Page-level text extractions:
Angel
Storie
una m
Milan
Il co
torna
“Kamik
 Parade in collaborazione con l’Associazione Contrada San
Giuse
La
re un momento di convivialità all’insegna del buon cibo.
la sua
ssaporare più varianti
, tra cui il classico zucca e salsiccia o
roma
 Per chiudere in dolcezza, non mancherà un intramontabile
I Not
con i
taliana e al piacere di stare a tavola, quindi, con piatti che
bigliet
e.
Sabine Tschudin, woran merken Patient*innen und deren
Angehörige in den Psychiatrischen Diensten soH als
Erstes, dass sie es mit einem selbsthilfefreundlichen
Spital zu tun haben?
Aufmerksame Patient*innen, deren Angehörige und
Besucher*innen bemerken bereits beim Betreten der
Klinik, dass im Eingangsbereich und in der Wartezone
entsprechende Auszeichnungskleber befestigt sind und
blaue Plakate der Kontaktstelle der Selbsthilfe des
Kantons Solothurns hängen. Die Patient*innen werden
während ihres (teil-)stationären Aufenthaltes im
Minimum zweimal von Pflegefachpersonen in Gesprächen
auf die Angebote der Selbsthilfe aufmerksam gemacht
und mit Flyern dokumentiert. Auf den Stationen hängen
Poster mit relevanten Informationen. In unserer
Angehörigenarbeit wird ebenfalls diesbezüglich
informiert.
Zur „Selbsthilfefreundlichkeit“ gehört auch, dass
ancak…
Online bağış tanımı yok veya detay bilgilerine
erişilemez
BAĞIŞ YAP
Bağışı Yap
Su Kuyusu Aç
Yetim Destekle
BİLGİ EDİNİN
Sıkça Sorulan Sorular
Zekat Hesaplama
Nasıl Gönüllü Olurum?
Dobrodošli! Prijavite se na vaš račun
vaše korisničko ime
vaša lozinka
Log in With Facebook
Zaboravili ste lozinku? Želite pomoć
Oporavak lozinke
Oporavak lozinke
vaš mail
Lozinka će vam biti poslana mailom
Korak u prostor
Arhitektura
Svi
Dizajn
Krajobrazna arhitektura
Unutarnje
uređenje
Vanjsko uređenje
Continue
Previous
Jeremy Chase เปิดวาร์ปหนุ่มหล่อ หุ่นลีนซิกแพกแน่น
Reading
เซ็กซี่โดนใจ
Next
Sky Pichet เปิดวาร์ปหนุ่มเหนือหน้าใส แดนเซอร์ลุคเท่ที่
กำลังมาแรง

* * *

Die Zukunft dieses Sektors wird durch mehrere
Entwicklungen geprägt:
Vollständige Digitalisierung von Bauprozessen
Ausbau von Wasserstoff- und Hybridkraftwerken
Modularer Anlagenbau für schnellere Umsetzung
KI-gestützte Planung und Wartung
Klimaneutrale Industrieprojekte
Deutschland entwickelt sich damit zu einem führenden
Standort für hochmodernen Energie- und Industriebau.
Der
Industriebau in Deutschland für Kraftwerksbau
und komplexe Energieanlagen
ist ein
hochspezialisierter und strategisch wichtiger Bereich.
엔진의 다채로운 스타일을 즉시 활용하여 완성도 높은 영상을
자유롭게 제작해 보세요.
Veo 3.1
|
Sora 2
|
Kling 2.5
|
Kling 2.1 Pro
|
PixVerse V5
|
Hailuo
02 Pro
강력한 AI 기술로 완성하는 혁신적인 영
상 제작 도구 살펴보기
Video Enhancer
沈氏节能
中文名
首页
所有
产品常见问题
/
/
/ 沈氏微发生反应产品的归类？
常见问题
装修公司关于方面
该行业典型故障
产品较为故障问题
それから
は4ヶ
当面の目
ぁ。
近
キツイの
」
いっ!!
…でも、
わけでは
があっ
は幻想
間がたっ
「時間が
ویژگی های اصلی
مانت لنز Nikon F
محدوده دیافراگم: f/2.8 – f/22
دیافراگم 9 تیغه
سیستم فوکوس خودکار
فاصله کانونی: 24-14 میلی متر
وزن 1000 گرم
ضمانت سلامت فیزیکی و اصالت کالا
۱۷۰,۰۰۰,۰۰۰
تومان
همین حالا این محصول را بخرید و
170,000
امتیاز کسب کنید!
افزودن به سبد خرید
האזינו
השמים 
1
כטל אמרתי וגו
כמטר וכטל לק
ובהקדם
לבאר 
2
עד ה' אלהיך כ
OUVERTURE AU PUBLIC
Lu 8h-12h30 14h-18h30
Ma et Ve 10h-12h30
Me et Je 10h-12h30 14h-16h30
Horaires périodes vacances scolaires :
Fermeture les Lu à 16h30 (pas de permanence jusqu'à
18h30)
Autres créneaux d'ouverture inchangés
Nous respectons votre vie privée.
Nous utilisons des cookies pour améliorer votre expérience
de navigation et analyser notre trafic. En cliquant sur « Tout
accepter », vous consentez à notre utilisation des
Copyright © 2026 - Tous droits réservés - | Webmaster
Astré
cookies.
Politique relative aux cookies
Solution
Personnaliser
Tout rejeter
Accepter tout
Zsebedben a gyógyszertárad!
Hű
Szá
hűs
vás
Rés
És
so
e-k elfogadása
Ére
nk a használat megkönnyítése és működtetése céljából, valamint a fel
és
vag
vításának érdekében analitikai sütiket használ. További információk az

==

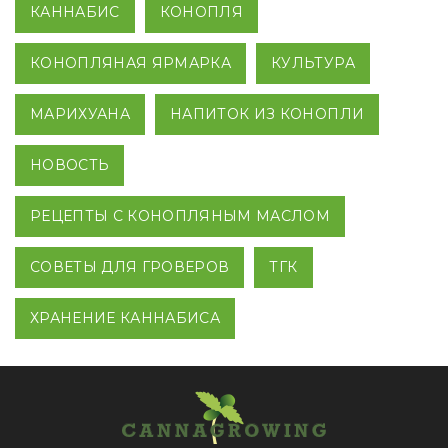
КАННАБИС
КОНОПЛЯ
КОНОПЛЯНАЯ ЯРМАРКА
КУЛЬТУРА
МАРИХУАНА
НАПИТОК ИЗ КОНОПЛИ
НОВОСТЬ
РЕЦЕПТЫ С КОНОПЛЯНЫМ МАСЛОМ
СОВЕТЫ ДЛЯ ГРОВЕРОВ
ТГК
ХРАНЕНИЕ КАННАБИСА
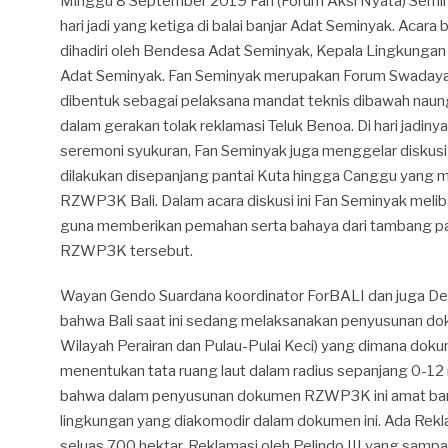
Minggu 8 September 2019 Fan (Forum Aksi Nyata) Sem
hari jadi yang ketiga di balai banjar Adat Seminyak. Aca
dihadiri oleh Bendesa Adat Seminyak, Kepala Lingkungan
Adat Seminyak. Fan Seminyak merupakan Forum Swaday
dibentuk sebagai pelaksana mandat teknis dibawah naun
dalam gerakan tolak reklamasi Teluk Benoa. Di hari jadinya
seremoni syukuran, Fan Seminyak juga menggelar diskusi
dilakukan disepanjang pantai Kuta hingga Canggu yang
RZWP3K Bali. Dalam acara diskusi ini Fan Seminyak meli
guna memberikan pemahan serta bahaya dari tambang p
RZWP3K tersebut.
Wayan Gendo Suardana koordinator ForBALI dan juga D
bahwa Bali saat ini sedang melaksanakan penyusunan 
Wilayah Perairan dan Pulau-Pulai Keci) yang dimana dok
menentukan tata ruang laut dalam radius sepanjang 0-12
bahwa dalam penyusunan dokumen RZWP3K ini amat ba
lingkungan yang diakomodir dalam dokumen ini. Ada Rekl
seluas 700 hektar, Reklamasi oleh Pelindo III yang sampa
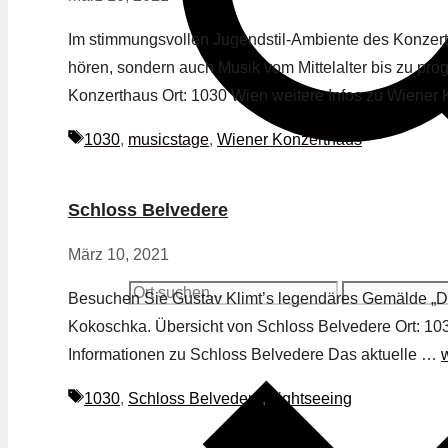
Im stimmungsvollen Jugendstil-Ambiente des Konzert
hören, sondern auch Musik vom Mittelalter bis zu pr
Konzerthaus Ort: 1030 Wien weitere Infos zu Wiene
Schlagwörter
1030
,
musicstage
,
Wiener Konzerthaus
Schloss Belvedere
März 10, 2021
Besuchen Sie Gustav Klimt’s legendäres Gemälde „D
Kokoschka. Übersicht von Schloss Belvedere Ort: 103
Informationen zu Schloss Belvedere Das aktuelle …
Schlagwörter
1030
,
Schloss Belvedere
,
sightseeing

WHAT YOU ARE ASKED TO DO:
What you return should be exactly the lines above, starting at the one with "כטל אמרתי וגו" and ending at the one with "vításának érdekében analitikai", and nothing else.

EXERCISE SOLUTION:
כטל אמרתי וגו
כמטר וכטל לק
ובהקדם
לבאר 
2
עד ה' אלהיך כ
OUVERTURE AU PUBLIC
Lu 8h-12h30 14h-18h30
Ma et Ve 10h-12h30
Me et Je 10h-12h30 14h-16h30
Horaires périodes vacances scolaires :
Fermeture les Lu à 16h30 (pas de permanence jusqu'à
18h30)
Autres créneaux d'ouverture inchangés
Nous respectons votre vie privée.
Nous utilisons des cookies pour améliorer votre expérience
de navigation et analyser notre trafic. En cliquant sur « Tout
accepter », vous consentez à notre utilisation des
Copyright © 2026 - Tous droits réservés - | Webmaster
Astré
cookies.
Politique relative aux cookies
Solution
Personnaliser
Tout rejeter
Accepter tout
Zsebedben a gyógyszertárad!
Hű
Szá
hűs
vás
Rés
És
so
e-k elfogadása
Ére
nk a használat megkönnyítése és működtetése céljából, valamint a fel
és
vag
vításának érdekében analitikai sütiket használ. További információk az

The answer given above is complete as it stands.